I've come to accept my inefficiency on keeping up with the technical blog posts. This is the point where one accepts his complete uselessness (and I don't even know if this is a real word!)

Anyway - up to the good things:

Pentaho 8.2 is available!

Get it here!


A really really solid release! Not a lot of eye catching new buzzwords, but a huge list of things that will make a serious impact on the development effort and production releases out there.


Release overview

Here's the release at a glimpse:

  • Enhance Eco System Integration
    • HCP Connector I
    • MapR DB Support
    • Google Encryption Support

  • Improve Edge to Cloud Processing
    • Enhanced AEL
    • Streaming AMQP

  • Better Data Operation
    • Expanded Lineage
    • Status Monitoring UX
    • OpenJDK support

  • Enable Data Science & Visualization
    • Python Executor
    • PDI Data Science Notebook (Jupyter) Integration
    • Push Streaming

  • Improve Platform Stability and Usability
    • JSON Enhancements
    • BA Chinese Language Localization for PUC
    • Expanded MDI

  • Additional Improvements




And now a little bit of detail into each of them:


Eco System Integration

HCP Connectivity

HCP is a distributed storage system designed to support large, growing repositories of fixed-content data from simple text files to images, video to multi-gigabyte database images. HCP stores objects that include both data and metadata that describes that data and presents these objects as files in a standard directory structure.

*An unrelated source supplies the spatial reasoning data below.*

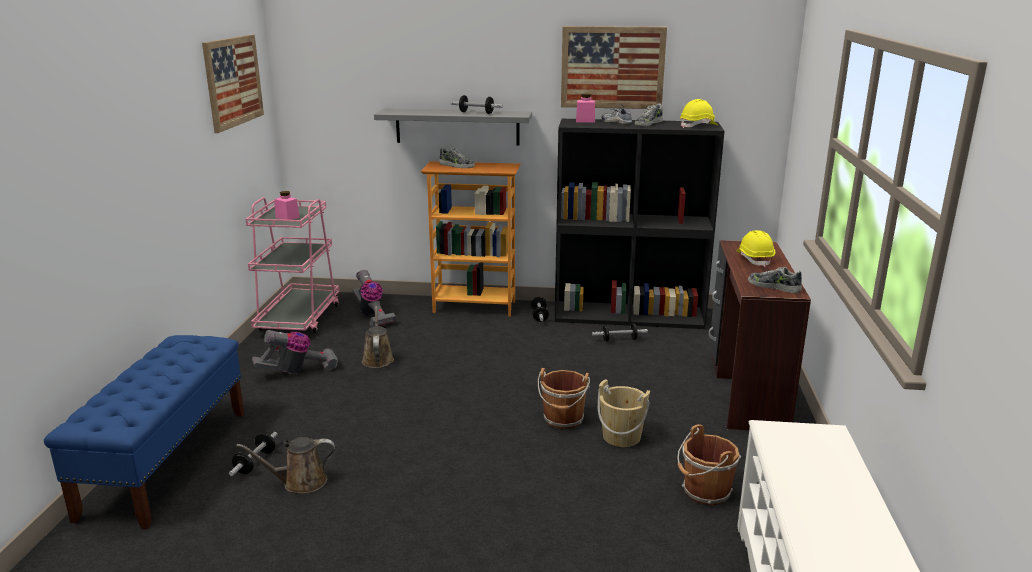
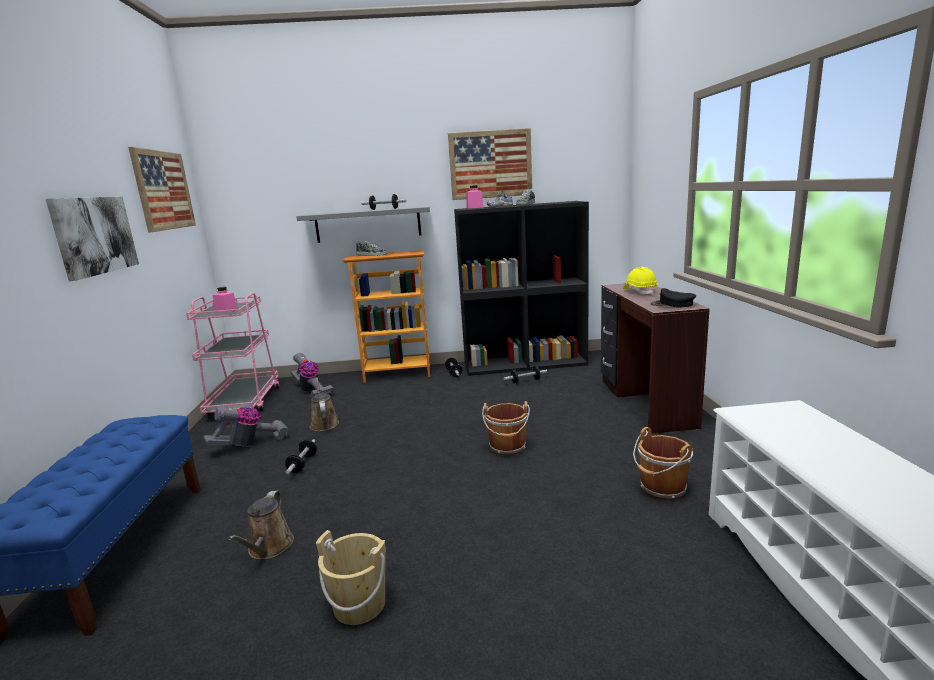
camera: 10 degrees left, 5 degrees down
dumbbell [229,432,278,476] -> dumbbell moved to [285,439,317,474]
brown watering can [236,437,335,494] -> brown watering can turned 60 degrees counterclockwise [228,491,294,559]
beige bucket [598,379,650,447] -> beige bucket moved to [316,530,386,625]
yellow hard hat [680,99,718,128] -> none
shoe [748,267,802,293] -> black cap [651,288,696,308]
none -> picture [46,197,139,281]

An HCP repository is partitioned into namespaces owned and managed by tenants, providing access to objects through a variety of industry-standard protocols, as well as through various HCP-specific interfaces.



There are many use cases for using HCP in the Enterprise context:



  • Globally Compliant Retention Platform (GCRP)
    • Meet Compliance & Legal Retention requirements (WORM, SEC 17A-4, CFTC and MSRB)

  • Secure Analytics Archive
    • Big data source/target (land) for secure analytic workflows
    • Better Data portability
    • Multi-tenant

  • Protect data with much higher durability (up to fifteen 9s) and availability (up to ten 9s) with HCP




The PDI+HCP combo will allow much more resources into serving these use cases: By leveraging PDI's connectivity capabilities to a wide variety of data, we can use HCP as a "Staging Data Lake" for semi-structured and unstructured data and/or using it as an execution environment for the execution of data science algorithms against this type of content will also, like enriching HCP metadata or doing deep learning for image recognition


In this release we implemented a VFS driver for HCP; Next versions will include a deeper, metadata level integration with HCP's functionality.






MapR DB support





Simple but important improvement: MapR DB is now supported! It's an enterprise-grade, high performance, global NoSQL database management system. It is a multi-model database that converges operations and analytics in real-time, including the HBase API to run HBase applications, even though not all features are compatible.


It's now validated to read/write data from MapR-DB as Hbase. In terms of what use case this enables, I'd call out: Operational Data Hub/Real-Time BI, Customer 360 and several IoT related ones.




Google Cloud Encryption





Google CMEK allows data owners to have a multilayered security model that secures data and controls access to the data encryption keys. With this new capability, Pentaho users can use these custom encryption keys to access data in Google Cloud Storage and Google Big Query enhancing the security of the data. And we're very happy to say that we were able to test that it just works with no product change required! Damn, feels good when it happens (which rarely does!)